Copy out only those lines running from the line with "fx_px: 7069" to the end of the listing, keeping each one exactly as it is.

# # # #

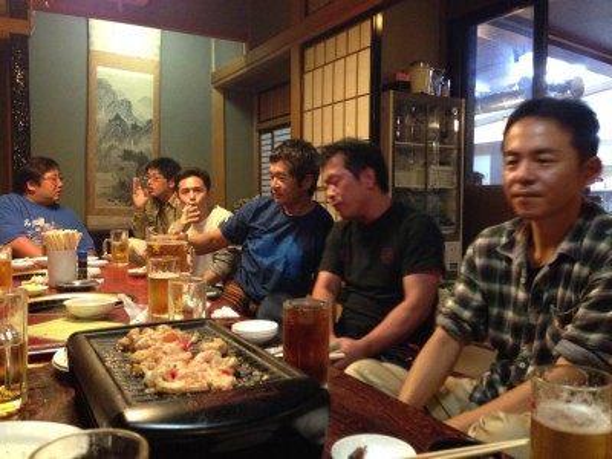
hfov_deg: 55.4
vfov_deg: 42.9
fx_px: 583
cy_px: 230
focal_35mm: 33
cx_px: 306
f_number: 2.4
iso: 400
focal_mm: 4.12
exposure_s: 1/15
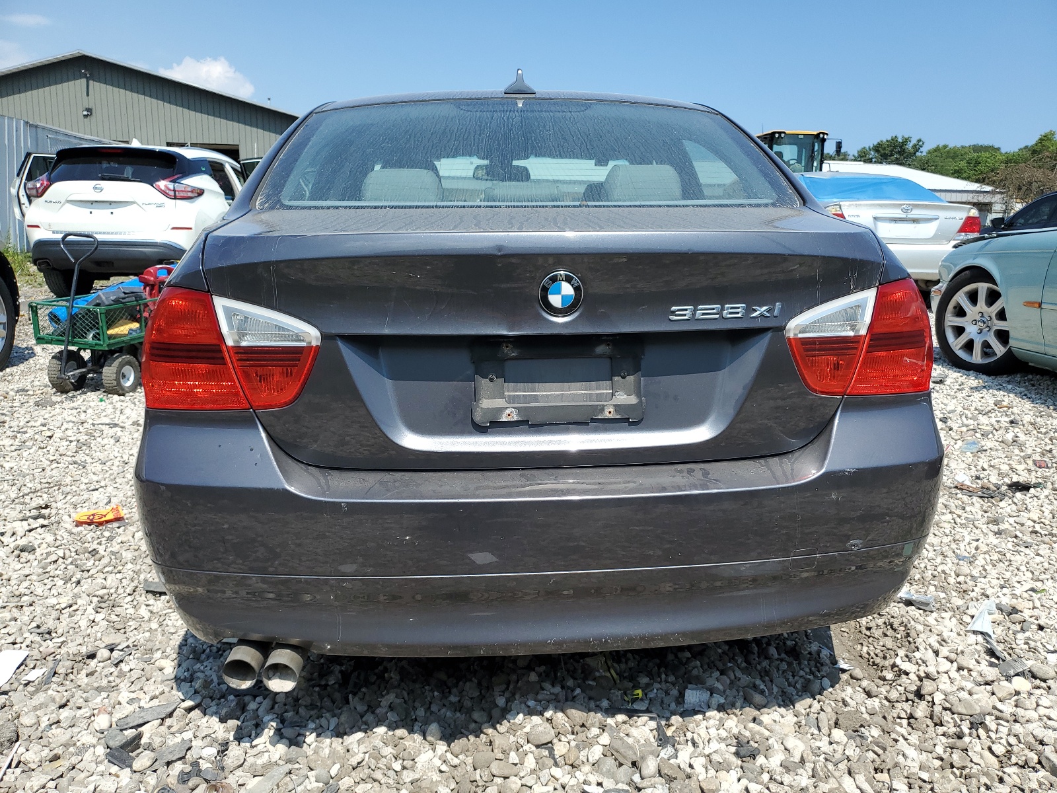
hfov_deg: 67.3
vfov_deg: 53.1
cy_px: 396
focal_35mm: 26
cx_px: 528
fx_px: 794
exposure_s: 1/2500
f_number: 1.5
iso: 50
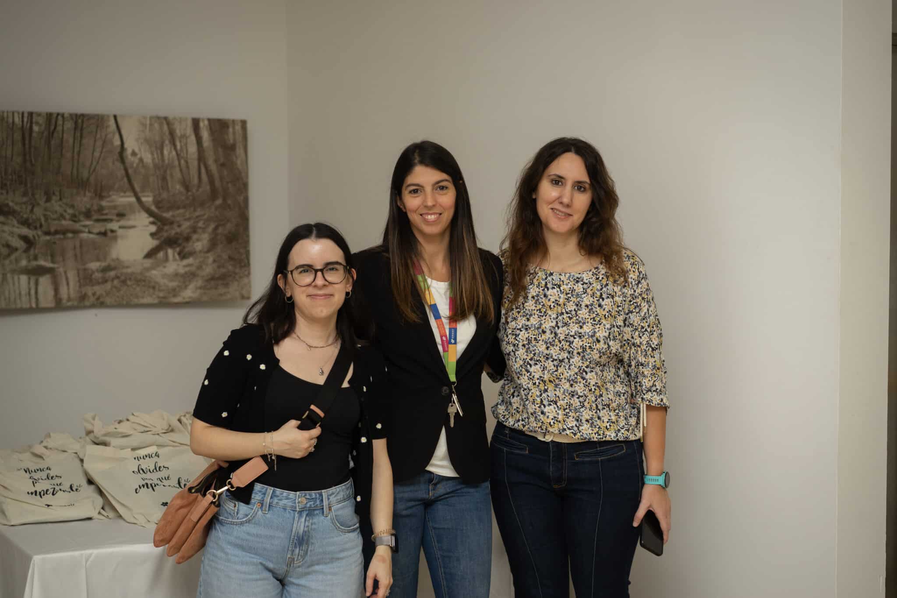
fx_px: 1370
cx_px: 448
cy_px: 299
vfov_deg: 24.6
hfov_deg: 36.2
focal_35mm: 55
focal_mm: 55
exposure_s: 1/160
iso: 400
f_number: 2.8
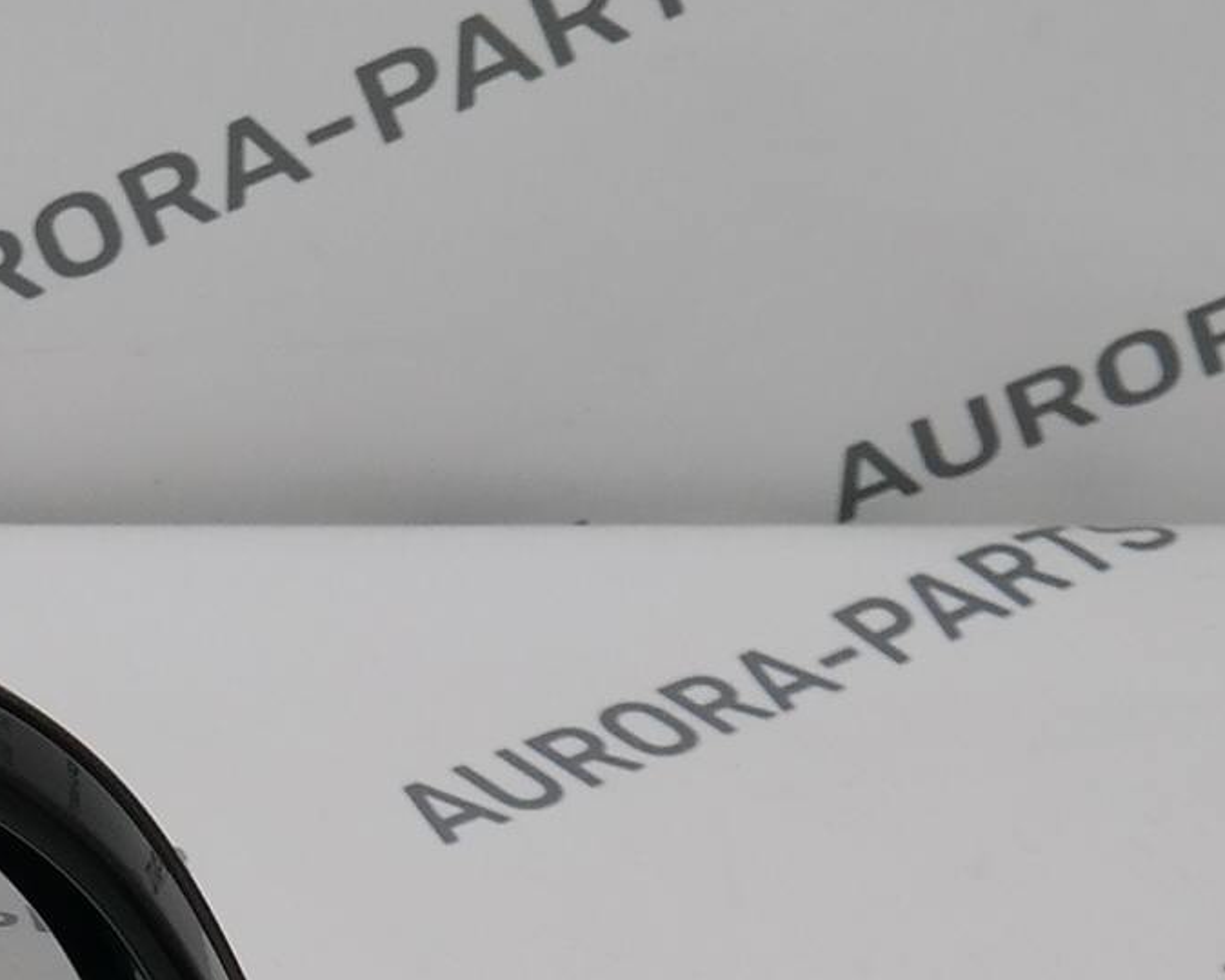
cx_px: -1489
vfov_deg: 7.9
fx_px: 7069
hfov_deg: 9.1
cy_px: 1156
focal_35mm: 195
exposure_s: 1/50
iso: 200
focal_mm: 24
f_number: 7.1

# # # #

* _ANSWER BOX_:
fx_px: 7069
hfov_deg: 9.1
cy_px: 1156
focal_35mm: 195
exposure_s: 1/50
iso: 200
focal_mm: 24
f_number: 7.1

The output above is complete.